BEGIN Entries supplied
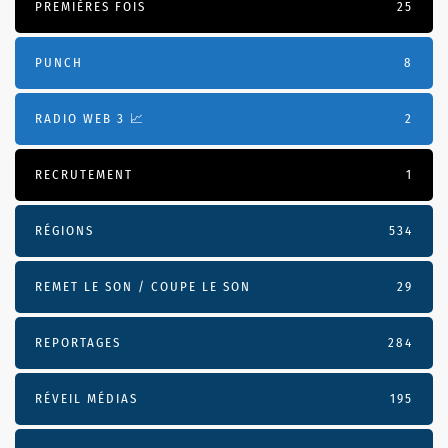
PREMIÈRES FOIS
25
PUNCH
8
RADIO WEB 3 📈
2
RECRUTEMENT
1
RÉGIONS
534
REMET LE SON / COUPE LE SON
29
REPORTAGES
284
RÉVEIL MÉDIAS
195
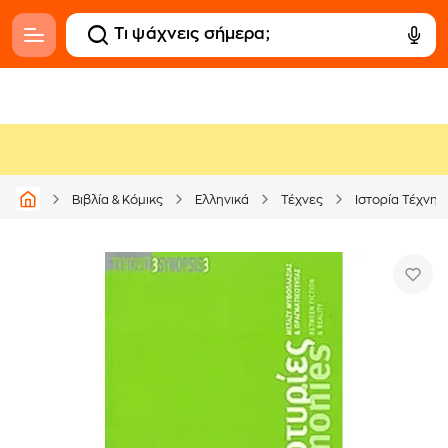
Βιβλία & Κόμικς
Ελληνικά
Τέχνες
Ιστορία Τέχνης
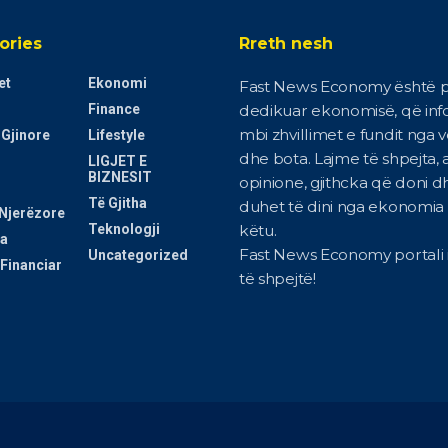
ories
Rreth nesh
et
Ekonomi
Fast News Economy është p
Finance
dedikuar ekonomisë, që in
mbi zhvillimet e fundit nga 
 Gjinore
Lifestyle
dhe bota. Lajme të shpejta, a
LIGJET E
BIZNESIT
opinione, gjithcka që doni d
Të Gjitha
duhet të dini nga ekonomia i
Njerëzore
Teknologji
këtu.
a
Fast News Economy portali i
Uncategorized
Financiar
të shpejtë!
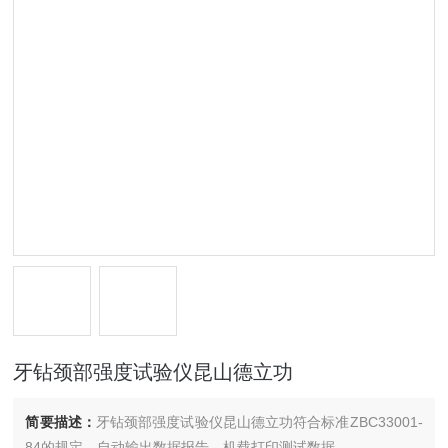
牙钻颈部强度试验仪昆山德立功
简要描述：
牙钻颈部强度试验仪昆山德立功符合标准ZBC33001-
84的规定，自动输出数据报告，机载打印测试数据。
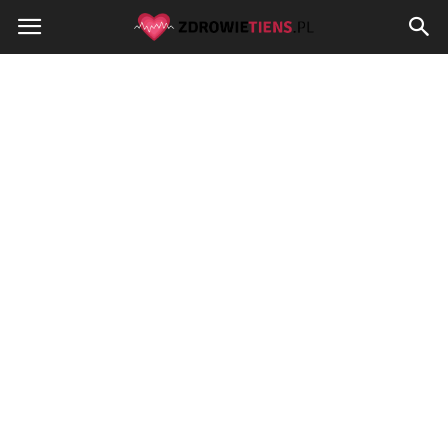
Zdrowietiens.pl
END Entries supplied
▶ Assignment
Render every line of text in the items above as a Markdown table with two columns, Row and Line, numbering the rows in order and skipping blank lines. Leave the pictures out of the table.

▶ Task response
| Row | Line |
|---|---|
| 1 | PREMIÈRES FOIS |
| 2 | 25 |
| 3 | PUNCH |
| 4 | 8 |
| 5 | RADIO WEB 3 📈 |
| 6 | 2 |
| 7 | RECRUTEMENT |
| 8 | 1 |
| 9 | RÉGIONS |
| 10 | 534 |
| 11 | REMET LE SON / COUPE LE SON |
| 12 | 29 |
| 13 | REPORTAGES |
| 14 | 284 |
| 15 | RÉVEIL MÉDIAS |
| 16 | 195 |
| 17 | Βιβλία & Κόμικς |
| 18 | Ελληνικά |
| 19 | Τέχνες |
| 20 | Ιστορία Τέχνης |
| 21 | ories |
| 22 | Rreth nesh |
| 23 | et |
| 24 | Ekonomi |
| 25 | Fast News Economy është p |
| 26 | Finance |
| 27 | dedikuar ekonomisë, që in |
| 28 | mbi zhvillimet e fundit nga  |
| 29 |  Gjinore |
| 30 | Lifestyle |
| 31 | dhe bota. Lajme të shpejta, a |
| 32 | LIGJET E |
| 33 | BIZNESIT |
| 34 | opinione, gjithcka që doni d |
| 35 | Të Gjitha |
| 36 | duhet të dini nga ekonomia i |
| 37 | Njerëzore |
| 38 | Teknologji |
| 39 | këtu. |
| 40 | a |
| 41 | Fast News Economy portali i |
| 42 | Uncategorized |
| 43 | Financiar |
| 44 | të shpejtë! |
| 45 | 牙钻颈部强度试验仪昆山德立功 |
| 46 | 简要描述： |
| 47 | 牙钻颈部强度试验仪昆山德立功符合标准ZBC33001- |
| 48 | 84的规定，自动输出数据报告，机载打印测试数据。 |
| 49 | Zdrowietiens.pl |